Vladimir Quesada se ha ido alejando poco a poco de las canchas y ayer confirmó que no volverá a patear una pelota en la Primera División.
Sin embargo, la relación que por 22 años ha mantenido con el deporte predilecto de los ticos se extenderá en otro campo: el lunes asumirá el puesto de secretario deportivo del Saprissa.
Bernardo Méndez, presidente saprissista, explicó que ese cargo "ha sido creado para aprovechar la experiencia que durante tantos años acumuló Vladimir en su carrera como futbolista, con tantos técnicos y situaciones en las que ha estado".
La función de Quesada, según Méndez, será encargarse de los planes deportivos que aprueben los directores del club.
Vladimir es considerado como uno de los jugadores con mayor liderazgo en el equipo durante los últimos años y aunque había dicho públicamente que esperaba seguir jugando, finalmente accedió a cambiar su puesto en el lateral derecho y colocarse detrás de un escritorio.

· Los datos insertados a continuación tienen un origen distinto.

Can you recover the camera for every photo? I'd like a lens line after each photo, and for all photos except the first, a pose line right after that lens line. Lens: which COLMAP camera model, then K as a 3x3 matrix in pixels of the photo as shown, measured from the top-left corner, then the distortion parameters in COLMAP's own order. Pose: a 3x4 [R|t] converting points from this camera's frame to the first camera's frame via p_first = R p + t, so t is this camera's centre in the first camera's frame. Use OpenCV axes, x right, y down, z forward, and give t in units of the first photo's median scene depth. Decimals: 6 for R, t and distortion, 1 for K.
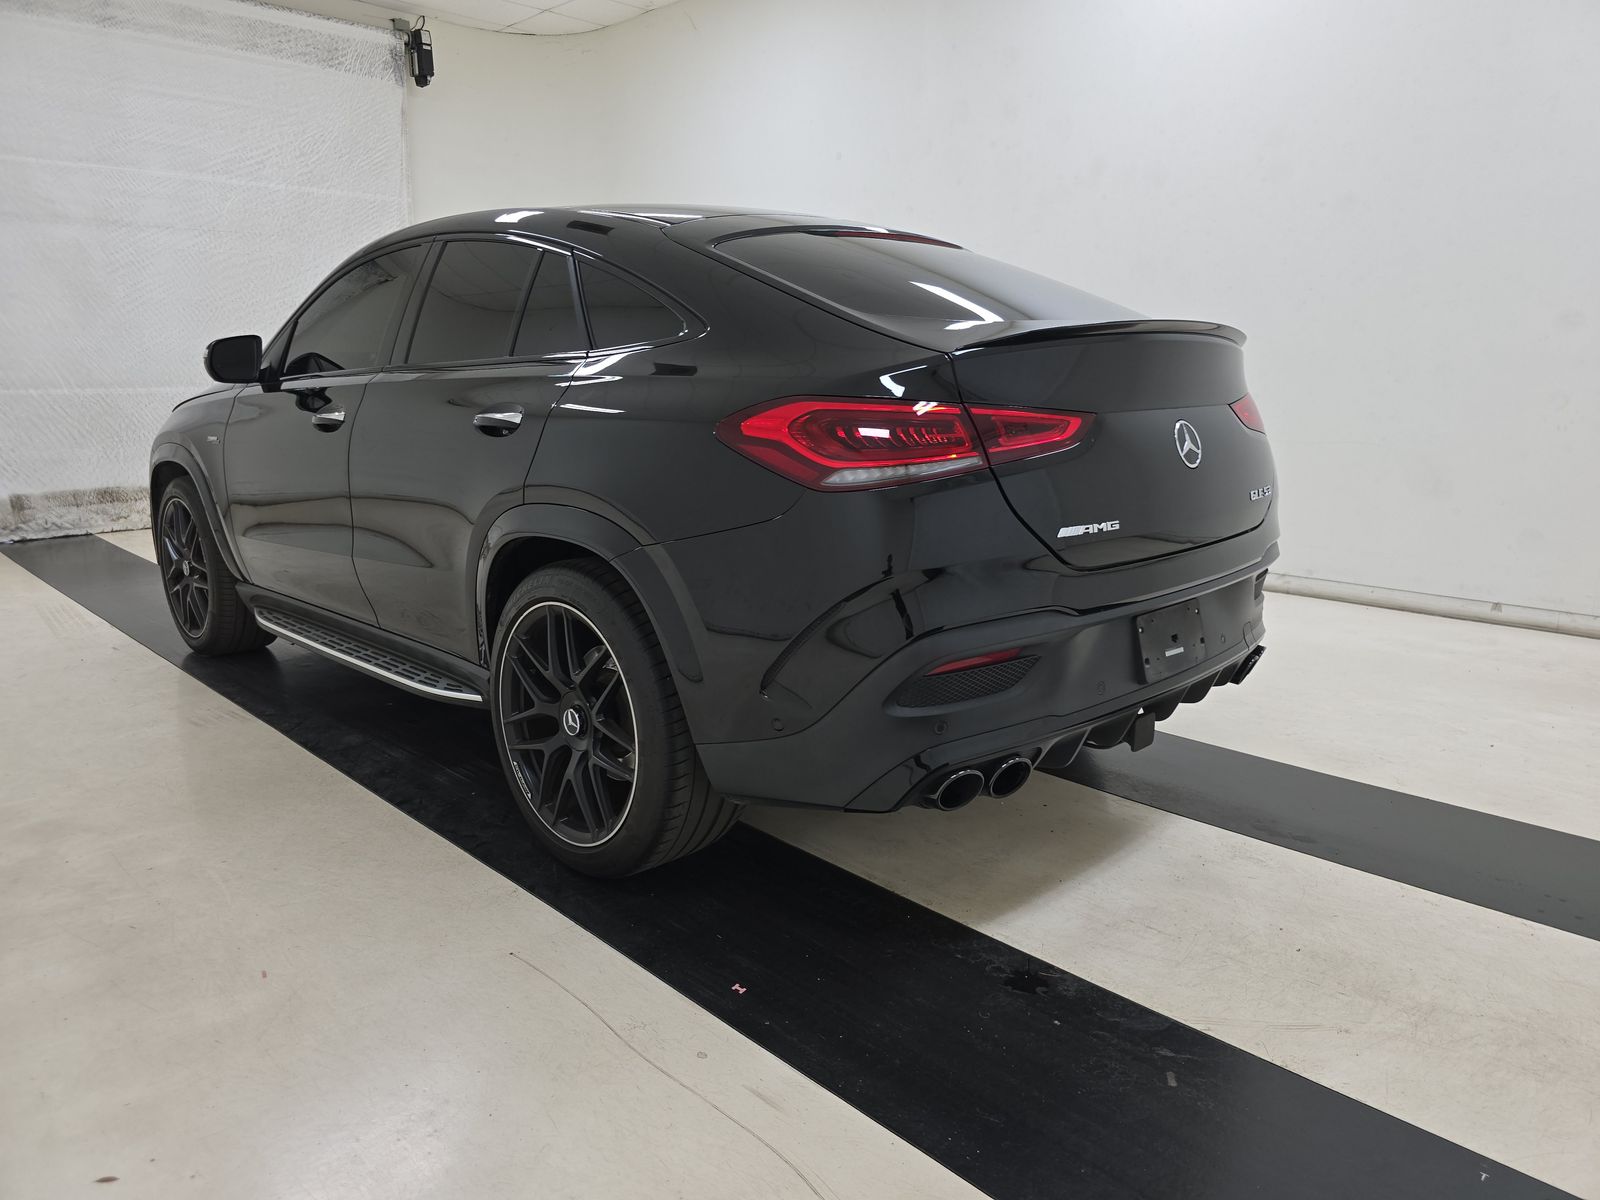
lens RADIAL K [[1099.8, 0, 802.2], [0, 1099.8, 602.4], [0, 0, 1]] dist [0.006434, -0.030290]
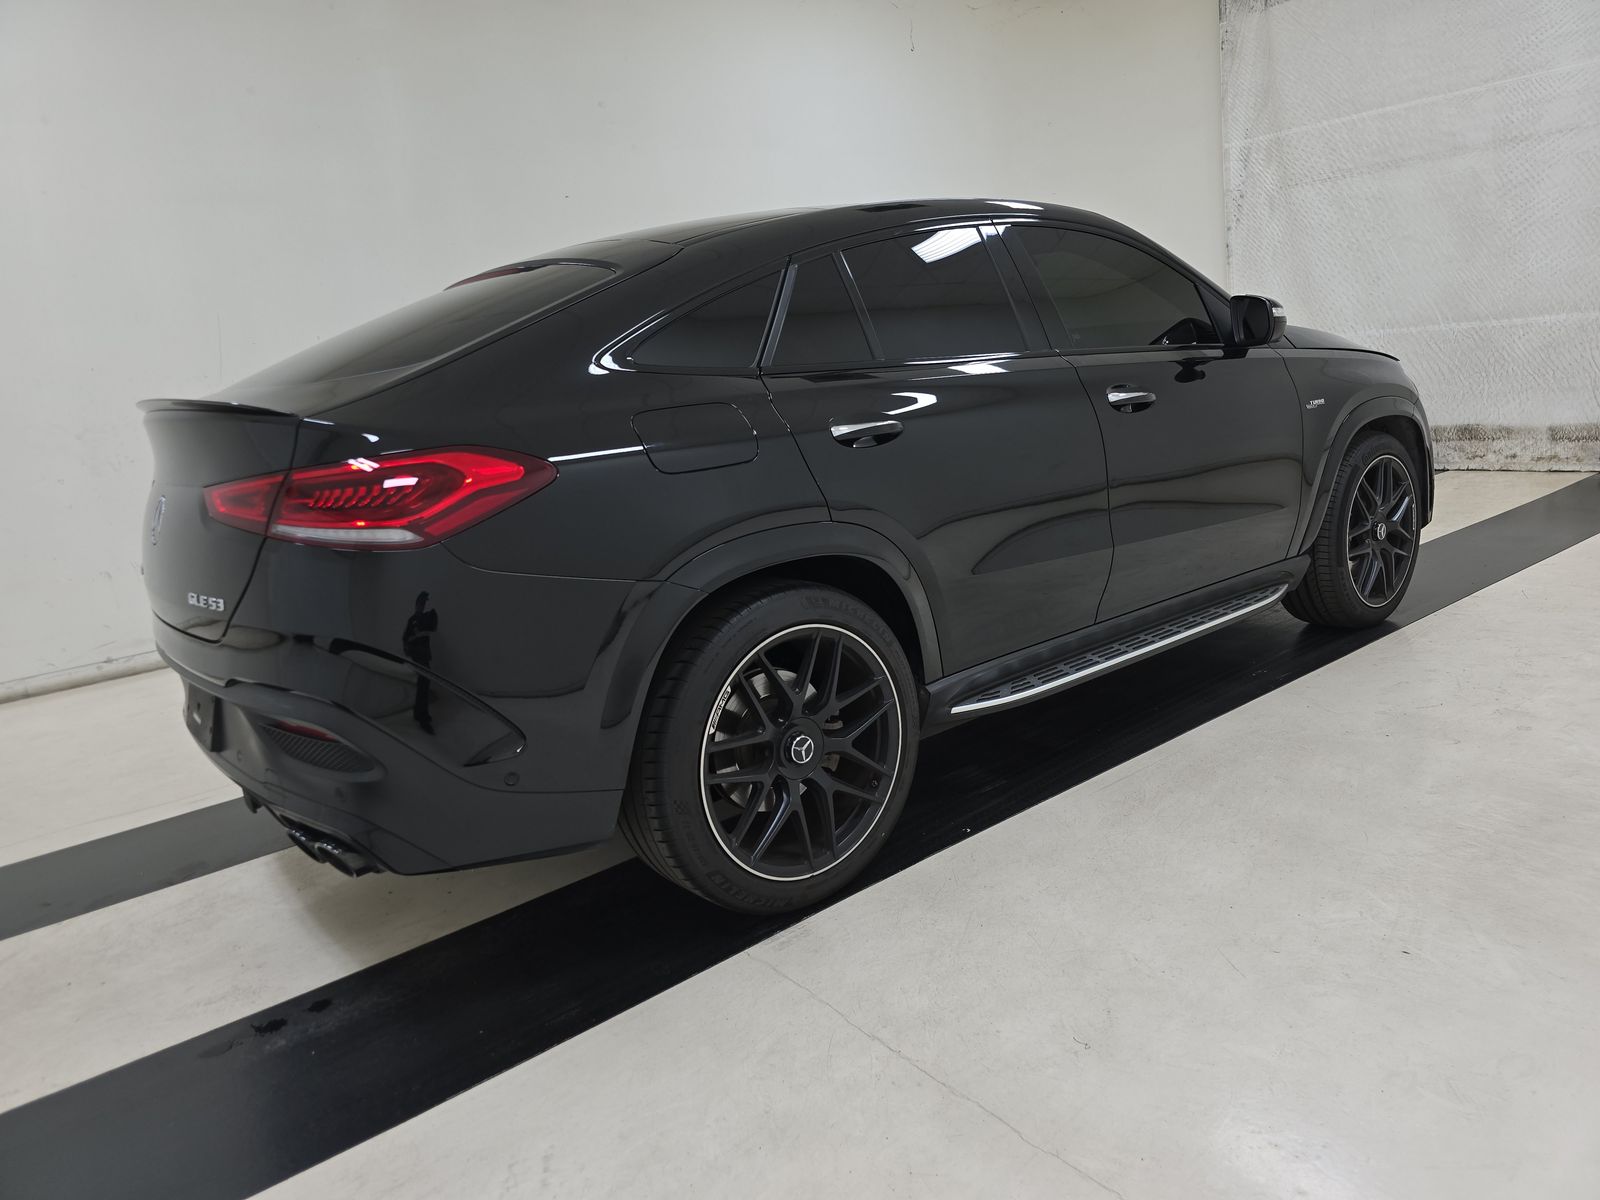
lens RADIAL K [[1099.8, 0, 799.5], [0, 1099.8, 594.6], [0, 0, 1]] dist [0.006434, -0.030290]
pose [[-0.174776, 0.211559, -0.961611, 0.440614], [-0.096708, 0.968233, 0.230593, -0.126419], [0.979847, 0.133297, -0.148765, 0.586898]]
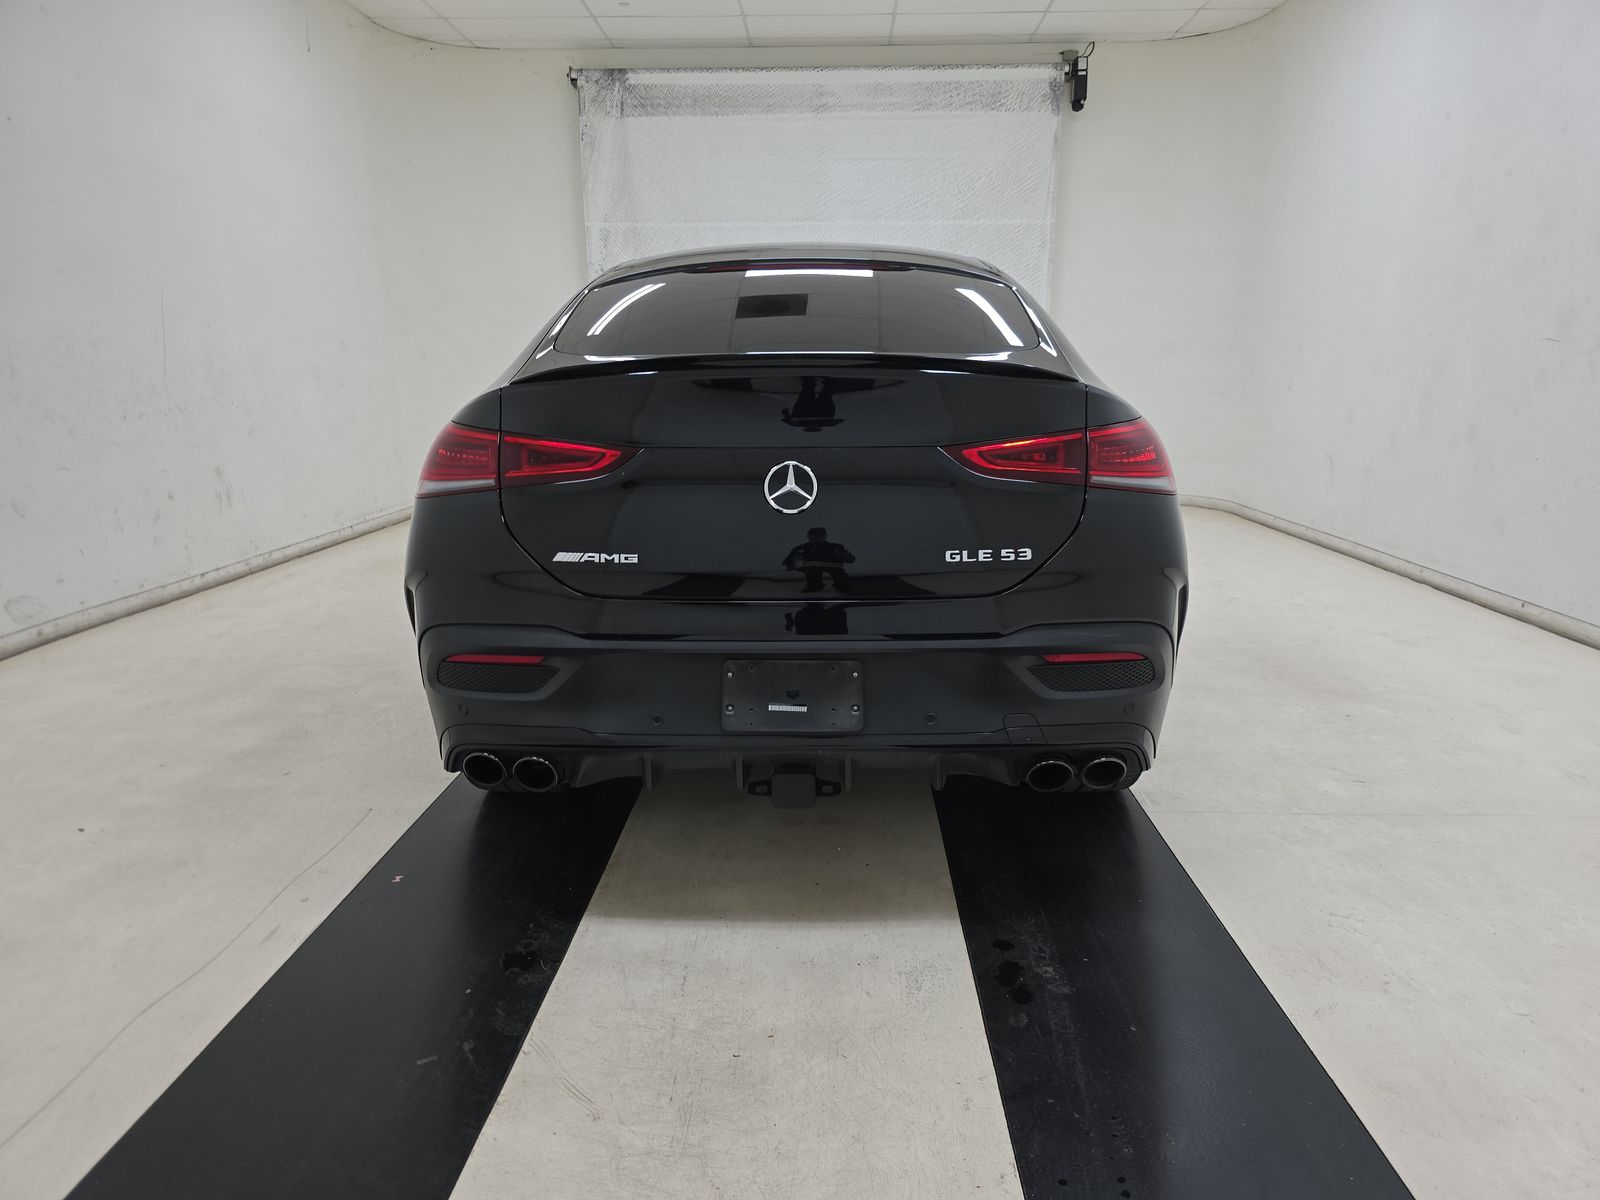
lens RADIAL K [[1099.8, 0, 822.6], [0, 1099.8, 594.8], [0, 0, 1]] dist [0.006434, -0.030290]
pose [[0.679128, 0.136405, -0.721234, 0.365093], [-0.139821, 0.988630, 0.055319, -0.037705], [0.720579, 0.063275, 0.690479, 0.138804]]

Méndez descartó programar un partido de despedida a Vla como se le conoce en el medio futbolístico y familiar pues el propio jugador manifestó que no quería uno.
Quesada, de 34 años, debutó en la Primera División en 1985 y desde entonces jugó 400 partidos a lo largo de 15 temporadas.
Sus seis títulos nacionales, dos de la Concacaf, uno en el Torneo de los Grandes, más los éxitos que consiguió en la Selección Nacional hablan de la huella que dejó en las canchas nacionales.
Luego de alcanzar la plenitud de su carrera con el bicampeonato morado (jugó 45 partidos partidos en la temporada 93-94 y 50 en la 94-95) y redondear con una gran campaña en la 95-96 (37 encuentros), su presencia en la formación saprissista fue disminuyendo.
En la campaña 96-97 apareció en 17 encuentros, al año siguiente en solo 8 y en la 98-99 en 7. Este año apenas jugó en 12 ocasiones.